Molecular Response of Liquid Nitrogen Multiply Shocked to 40 GPa

Liquid nitrogen was subjected to multiple shock compression to examine its response to pressures (15-40 GPa) and temperatures (1800-4000K) previously unexplored in static and shock compression. Raman spectroscopy measurements (of the 2330 cm$^{-1}$ mode) were used to characterize the molecular bond response and to experimentally determine temperature in the peak P-T state. By extending our analysis of the measured Raman shifts to include Raman spectroscopy measurements from previous studies\footnote{D.S. Moore \textit{et al}, J. Chem. Phys., \textbf{90 }1368 (1989)}$^{,}$\footnote{A. F. Goncharov \textit{et al}, Phys. Rev. Lett.,\textbf{101} 095502 (2008)}, an empirical relation was developed that describes the pressure and temperature dependence of the Raman shifts for both static and shock compression.
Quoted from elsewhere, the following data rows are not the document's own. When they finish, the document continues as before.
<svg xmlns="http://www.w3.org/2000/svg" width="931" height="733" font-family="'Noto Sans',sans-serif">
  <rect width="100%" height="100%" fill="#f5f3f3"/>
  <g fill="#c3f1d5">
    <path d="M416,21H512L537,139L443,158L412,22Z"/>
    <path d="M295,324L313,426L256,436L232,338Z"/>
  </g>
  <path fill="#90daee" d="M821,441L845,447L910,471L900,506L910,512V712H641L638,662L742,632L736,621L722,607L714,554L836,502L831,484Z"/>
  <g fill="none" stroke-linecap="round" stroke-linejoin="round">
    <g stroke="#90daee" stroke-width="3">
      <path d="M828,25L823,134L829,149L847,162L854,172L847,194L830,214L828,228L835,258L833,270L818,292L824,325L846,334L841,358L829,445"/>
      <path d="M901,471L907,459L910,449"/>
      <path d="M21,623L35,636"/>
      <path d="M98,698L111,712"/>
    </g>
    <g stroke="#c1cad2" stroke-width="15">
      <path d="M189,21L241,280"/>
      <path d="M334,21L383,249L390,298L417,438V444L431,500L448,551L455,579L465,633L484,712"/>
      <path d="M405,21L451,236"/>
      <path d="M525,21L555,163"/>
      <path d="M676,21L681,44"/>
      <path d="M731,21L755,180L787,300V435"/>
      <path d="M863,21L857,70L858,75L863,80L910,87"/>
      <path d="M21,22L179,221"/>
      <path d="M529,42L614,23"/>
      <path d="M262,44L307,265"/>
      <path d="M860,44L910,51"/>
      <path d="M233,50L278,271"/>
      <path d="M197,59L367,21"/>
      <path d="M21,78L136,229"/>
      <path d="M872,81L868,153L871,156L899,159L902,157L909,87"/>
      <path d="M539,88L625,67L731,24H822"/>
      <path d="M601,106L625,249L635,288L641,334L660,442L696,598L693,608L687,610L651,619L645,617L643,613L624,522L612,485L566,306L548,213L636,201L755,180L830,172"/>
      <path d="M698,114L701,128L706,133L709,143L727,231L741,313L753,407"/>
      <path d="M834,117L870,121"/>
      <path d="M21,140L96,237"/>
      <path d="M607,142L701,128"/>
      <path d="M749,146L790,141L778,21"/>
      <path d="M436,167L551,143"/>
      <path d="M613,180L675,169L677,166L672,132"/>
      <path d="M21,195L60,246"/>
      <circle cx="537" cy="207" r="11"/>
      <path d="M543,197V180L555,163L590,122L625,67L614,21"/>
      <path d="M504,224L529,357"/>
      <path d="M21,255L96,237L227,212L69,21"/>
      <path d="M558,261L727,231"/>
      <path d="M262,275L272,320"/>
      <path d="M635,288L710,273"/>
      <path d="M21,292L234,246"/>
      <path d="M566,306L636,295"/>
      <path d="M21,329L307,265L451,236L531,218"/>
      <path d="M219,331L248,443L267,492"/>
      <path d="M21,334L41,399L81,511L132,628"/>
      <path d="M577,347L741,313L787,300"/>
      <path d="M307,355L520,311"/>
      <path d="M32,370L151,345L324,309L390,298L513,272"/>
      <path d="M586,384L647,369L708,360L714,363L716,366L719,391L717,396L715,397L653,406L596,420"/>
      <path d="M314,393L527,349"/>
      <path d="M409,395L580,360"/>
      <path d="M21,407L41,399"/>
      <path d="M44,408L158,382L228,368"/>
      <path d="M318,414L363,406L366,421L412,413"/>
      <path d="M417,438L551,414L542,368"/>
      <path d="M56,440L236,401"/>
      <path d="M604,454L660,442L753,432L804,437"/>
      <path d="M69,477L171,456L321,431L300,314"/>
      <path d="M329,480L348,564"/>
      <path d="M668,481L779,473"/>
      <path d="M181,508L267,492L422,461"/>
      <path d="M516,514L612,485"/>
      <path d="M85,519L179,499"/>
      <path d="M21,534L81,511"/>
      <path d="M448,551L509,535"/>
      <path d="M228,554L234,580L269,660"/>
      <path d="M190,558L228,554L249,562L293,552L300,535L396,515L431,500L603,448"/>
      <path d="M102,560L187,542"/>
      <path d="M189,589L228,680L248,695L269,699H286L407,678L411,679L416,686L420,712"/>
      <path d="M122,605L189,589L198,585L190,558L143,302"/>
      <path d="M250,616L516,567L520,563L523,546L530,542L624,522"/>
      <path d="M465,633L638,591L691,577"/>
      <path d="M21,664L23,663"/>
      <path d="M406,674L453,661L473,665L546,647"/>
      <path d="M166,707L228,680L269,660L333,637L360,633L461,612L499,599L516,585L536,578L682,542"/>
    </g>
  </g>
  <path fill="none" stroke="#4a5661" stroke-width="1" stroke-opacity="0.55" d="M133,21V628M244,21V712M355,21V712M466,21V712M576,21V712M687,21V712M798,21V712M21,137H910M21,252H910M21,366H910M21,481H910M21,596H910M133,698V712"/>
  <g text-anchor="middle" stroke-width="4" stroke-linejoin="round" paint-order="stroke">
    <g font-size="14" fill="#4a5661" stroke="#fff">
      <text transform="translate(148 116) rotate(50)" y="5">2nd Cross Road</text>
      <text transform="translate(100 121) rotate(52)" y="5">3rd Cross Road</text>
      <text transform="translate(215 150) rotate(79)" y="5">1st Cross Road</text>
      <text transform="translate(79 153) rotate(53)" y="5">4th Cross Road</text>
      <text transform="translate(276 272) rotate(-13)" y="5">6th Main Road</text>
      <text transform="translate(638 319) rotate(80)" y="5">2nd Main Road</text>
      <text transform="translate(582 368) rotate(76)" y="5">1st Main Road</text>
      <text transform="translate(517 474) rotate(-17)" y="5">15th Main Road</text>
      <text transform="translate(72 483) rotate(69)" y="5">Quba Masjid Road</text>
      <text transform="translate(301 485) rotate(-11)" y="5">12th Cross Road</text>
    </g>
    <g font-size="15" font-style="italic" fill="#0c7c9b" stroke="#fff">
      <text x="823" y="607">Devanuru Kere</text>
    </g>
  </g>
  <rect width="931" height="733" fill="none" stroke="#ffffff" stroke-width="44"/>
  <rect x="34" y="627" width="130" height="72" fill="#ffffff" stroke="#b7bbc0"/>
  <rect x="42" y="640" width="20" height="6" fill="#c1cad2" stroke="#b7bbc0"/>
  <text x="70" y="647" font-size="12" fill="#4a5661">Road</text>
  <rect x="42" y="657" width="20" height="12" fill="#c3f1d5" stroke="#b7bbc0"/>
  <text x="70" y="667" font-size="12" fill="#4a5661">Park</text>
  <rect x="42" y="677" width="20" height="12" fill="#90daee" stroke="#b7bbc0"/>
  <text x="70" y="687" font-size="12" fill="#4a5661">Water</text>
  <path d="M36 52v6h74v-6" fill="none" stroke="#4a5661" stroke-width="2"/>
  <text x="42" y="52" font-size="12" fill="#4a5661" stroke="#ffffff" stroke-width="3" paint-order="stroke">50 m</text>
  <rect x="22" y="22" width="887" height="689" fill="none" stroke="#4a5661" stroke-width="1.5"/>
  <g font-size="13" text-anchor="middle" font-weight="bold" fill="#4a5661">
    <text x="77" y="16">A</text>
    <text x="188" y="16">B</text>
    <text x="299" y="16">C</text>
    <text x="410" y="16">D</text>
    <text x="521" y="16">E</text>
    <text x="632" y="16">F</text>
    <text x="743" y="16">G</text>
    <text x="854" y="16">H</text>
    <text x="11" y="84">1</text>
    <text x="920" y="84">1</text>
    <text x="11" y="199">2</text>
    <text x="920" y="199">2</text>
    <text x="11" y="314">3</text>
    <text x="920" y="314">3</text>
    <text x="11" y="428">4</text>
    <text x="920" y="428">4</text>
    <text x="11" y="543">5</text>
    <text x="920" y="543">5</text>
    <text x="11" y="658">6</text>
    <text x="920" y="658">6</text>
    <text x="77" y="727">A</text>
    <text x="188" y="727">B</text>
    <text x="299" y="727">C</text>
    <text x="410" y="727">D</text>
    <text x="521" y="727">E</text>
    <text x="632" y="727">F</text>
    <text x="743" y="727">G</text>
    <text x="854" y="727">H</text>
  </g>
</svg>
Examining the P-T dependence of all measured Raman shifts showed that the molecular response of liquid nitrogen is both pressure and temperature dependent, and that the molecular response is best understood by considering three temperature regimes (below 1500K, 1500-4000K, above 4000K). Multiply shocked liquid nitrogen remained a molecular fluid at the pressures and temperatures accessed in our work, and became a greybody emitter at the highest pressures.